PASSAGE FOR REVIEW:
During the SARS crisis in Hong Kong, a housing estate called Amoy Gardens suffered a disproportionately higher number of fatalities than other facilities in the city. Scientists were baffled as to how the disease was spreading, as people on different floors and eventually different units were all coming down with the SARS virus without ever being in direct contact with one another. As they sought out a variety of solutions, eventually they discovered the problem lay on the floor of the bathrooms.
Many bathrooms in Hong Kong (and even the USA) have a floor drain: a small drain embedded in the floor to allow runoff water to drain off quickly. In the old days, a person could dump and entire bucket of water of the floor and swish it down the drain, quickly soaking and washing the floor in one fell swoop. Over time though people used mops to clean and started not to soak the floors with water.
Why did this matter? Because the floor drain in the bathrooms is a standard P-trap drain that relies on a standing amount of water in the drain to prevent smells and critters coming back into the bathroom. Without a regular soaking of the floor drain, the traps dried out and the pipes were directly exposed to the building sewers (i.e. the toilet runoff). When people would close the door and turn on the fan in the bathroom, it created a negative pressure that sucked up the virus from the sewage pipes of infected neighbors (who were incontinent) and into the bathrooms of healthy residents, thus spreading SARS through the Amoy Gardens housing project.
I must confess when I first read this in an after-action review of the SARS crisis, I immediately went around filling every drain with a bucket of water. Even today the Hong Kong government’s official coronavirus prevention guide calls on flooding these drains regularly.

WHAT TO WORK ON: In the Amoy Gardens passage, what does the floor drain's P-trap rely on to keep smells and critters out of the bathroom? The lines that come next are separate material, unconnected to the Amoy Gardens passage.

EXTRACTED RECORDS:
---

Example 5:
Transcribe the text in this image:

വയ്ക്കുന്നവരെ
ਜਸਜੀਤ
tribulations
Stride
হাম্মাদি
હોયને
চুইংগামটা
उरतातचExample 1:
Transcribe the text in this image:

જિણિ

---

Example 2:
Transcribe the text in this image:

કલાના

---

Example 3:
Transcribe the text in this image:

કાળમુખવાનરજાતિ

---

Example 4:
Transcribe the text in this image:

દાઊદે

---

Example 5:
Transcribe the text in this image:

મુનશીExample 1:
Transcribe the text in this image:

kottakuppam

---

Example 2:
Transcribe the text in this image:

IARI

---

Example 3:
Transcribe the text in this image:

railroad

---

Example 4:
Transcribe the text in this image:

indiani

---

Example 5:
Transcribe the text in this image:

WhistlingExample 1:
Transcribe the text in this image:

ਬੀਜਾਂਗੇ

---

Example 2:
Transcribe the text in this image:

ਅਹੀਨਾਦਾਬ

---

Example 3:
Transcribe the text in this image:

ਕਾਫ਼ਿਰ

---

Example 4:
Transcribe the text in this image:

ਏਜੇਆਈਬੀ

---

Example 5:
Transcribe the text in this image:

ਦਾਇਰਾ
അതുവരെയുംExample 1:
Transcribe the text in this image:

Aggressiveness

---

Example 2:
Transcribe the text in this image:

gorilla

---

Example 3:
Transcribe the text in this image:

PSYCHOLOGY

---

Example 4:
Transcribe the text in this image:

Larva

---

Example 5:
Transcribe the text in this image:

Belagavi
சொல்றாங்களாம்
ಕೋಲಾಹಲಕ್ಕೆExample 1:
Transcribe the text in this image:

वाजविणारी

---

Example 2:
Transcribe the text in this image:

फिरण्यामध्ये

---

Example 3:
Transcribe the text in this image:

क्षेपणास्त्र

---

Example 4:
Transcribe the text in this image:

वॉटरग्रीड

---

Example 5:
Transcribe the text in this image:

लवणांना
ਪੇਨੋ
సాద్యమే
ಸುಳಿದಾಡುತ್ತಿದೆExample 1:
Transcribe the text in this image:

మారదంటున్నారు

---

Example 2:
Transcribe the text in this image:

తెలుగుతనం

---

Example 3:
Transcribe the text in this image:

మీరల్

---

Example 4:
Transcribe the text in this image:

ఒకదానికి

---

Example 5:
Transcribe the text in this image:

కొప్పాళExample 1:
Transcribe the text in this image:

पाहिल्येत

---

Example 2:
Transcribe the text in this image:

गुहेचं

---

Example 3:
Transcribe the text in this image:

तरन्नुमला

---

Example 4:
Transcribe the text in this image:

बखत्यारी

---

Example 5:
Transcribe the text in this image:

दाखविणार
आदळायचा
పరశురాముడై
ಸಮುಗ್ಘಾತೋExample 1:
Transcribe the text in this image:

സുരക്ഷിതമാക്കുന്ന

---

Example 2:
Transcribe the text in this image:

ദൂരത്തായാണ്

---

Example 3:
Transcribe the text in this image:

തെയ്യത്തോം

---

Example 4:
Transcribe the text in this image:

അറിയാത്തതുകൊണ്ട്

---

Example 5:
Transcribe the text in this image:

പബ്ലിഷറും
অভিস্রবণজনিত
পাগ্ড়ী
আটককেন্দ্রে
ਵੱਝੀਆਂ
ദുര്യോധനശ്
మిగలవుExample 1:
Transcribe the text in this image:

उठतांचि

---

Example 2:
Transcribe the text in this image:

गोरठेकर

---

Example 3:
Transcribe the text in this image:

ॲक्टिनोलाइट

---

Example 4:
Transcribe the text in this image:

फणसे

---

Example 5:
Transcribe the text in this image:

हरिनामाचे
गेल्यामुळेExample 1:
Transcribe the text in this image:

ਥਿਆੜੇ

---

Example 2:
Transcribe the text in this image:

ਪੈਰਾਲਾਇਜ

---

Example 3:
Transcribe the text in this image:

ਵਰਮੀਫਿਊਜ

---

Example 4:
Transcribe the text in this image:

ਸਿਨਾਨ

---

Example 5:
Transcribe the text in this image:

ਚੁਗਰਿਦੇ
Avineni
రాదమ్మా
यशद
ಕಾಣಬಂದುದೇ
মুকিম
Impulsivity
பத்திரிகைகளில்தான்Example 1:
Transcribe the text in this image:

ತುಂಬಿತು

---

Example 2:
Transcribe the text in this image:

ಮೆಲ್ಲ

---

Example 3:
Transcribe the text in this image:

SOLUTION TO THIS PROBLEM: A standing amount of water in the drain.